▸ EXERCISE INPUTS:
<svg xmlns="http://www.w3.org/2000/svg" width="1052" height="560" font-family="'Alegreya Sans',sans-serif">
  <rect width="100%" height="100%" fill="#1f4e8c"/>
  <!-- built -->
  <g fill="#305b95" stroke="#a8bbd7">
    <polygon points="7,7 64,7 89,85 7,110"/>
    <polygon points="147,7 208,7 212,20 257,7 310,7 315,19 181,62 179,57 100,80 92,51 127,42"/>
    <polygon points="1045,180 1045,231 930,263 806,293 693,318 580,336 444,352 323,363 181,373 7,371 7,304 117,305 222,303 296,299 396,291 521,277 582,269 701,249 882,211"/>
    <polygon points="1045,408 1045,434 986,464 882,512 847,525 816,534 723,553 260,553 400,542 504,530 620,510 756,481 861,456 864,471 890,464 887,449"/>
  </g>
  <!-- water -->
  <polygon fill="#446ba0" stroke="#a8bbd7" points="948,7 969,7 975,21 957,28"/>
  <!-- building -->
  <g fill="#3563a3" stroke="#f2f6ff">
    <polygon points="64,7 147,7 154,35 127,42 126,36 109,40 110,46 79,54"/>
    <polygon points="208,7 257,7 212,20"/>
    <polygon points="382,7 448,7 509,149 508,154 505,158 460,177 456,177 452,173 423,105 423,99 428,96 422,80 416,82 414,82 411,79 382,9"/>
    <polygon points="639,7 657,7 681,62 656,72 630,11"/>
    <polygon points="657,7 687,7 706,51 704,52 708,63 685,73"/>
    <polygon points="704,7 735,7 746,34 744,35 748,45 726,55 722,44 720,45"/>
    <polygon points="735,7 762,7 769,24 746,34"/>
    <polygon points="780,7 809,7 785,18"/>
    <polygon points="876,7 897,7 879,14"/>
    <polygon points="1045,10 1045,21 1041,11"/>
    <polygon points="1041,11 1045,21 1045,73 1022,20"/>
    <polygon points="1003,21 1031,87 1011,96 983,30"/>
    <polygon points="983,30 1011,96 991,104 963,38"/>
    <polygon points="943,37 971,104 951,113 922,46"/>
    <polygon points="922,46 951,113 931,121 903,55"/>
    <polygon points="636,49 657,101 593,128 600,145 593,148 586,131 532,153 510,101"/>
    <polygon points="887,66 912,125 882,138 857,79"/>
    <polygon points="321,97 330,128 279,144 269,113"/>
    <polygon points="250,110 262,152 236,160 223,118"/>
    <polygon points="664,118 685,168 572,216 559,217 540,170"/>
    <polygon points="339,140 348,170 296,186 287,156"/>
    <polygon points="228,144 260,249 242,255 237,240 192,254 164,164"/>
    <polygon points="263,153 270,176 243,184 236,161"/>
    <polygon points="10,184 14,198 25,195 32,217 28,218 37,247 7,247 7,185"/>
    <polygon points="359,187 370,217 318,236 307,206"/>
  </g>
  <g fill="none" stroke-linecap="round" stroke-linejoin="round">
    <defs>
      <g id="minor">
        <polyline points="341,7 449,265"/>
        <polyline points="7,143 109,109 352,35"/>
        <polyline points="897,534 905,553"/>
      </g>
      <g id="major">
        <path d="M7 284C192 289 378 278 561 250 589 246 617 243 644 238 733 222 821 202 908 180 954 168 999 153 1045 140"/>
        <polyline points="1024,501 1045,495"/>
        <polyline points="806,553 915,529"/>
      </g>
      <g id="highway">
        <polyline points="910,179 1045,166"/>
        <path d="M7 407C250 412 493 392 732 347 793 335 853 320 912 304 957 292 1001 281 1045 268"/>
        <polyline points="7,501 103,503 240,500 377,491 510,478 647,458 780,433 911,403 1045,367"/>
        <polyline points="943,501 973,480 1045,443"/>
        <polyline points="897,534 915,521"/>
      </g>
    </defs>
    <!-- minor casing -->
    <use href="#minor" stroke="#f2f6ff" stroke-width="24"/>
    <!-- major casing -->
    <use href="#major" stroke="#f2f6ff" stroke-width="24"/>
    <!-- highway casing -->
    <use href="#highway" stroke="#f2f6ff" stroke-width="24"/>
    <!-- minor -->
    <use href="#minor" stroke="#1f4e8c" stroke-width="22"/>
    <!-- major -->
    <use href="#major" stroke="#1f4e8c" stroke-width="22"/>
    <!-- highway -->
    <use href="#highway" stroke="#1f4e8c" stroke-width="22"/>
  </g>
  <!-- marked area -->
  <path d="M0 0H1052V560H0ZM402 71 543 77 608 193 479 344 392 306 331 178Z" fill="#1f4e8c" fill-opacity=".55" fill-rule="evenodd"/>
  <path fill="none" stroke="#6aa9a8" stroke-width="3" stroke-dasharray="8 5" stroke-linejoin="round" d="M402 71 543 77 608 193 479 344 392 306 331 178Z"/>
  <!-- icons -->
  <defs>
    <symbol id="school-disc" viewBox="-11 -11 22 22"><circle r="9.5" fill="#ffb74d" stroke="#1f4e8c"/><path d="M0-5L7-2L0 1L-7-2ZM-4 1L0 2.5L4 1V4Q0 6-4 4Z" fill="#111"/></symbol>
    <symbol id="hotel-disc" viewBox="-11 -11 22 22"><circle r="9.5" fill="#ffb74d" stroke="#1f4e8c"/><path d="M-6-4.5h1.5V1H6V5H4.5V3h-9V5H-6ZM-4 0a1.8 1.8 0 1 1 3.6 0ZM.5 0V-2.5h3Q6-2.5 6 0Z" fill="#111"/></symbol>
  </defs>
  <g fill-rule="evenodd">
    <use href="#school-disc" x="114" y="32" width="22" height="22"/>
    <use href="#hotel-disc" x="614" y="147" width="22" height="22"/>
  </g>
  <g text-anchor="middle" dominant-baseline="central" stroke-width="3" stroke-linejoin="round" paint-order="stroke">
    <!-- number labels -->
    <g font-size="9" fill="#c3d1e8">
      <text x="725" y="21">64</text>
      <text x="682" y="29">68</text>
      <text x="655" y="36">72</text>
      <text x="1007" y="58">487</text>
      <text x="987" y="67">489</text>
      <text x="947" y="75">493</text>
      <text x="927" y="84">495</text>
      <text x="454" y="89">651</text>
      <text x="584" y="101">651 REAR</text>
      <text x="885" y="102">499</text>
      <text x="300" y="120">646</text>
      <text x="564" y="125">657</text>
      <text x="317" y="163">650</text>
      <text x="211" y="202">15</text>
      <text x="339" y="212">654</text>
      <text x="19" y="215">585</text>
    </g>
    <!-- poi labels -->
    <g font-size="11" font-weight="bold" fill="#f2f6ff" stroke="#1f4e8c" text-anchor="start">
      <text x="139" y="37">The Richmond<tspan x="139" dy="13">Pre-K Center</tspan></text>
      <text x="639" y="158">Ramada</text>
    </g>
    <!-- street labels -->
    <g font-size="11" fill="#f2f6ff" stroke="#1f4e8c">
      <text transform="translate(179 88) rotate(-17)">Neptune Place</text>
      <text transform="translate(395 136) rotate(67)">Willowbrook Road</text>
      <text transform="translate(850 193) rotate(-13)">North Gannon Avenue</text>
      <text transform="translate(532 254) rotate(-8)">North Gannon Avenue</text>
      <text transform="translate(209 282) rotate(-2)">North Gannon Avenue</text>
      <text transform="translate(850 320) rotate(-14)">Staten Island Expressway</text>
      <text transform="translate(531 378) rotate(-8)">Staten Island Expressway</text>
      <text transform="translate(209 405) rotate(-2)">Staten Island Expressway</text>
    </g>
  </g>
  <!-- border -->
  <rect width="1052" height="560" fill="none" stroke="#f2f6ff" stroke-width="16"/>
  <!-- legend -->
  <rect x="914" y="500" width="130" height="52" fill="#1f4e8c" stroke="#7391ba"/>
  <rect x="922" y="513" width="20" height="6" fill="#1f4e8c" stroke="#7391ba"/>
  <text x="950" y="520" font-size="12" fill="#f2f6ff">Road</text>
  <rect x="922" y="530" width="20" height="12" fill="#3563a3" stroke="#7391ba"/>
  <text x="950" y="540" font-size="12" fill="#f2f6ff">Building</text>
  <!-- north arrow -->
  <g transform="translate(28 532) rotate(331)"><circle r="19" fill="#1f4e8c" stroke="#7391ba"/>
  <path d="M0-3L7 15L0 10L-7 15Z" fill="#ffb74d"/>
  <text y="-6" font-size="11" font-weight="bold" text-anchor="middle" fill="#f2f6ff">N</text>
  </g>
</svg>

▸ TASK DETAILS:
Only lines containing the string "anchor" are needed. Pull each of them out of the records above.

▸ ANSWER SPACE:
  <g text-anchor="middle" dominant-baseline="central" stroke-width="3" stroke-linejoin="round" paint-order="stroke">
    <g font-size="11" font-weight="bold" fill="#f2f6ff" stroke="#1f4e8c" text-anchor="start">
  <text y="-6" font-size="11" font-weight="bold" text-anchor="middle" fill="#f2f6ff">N</text>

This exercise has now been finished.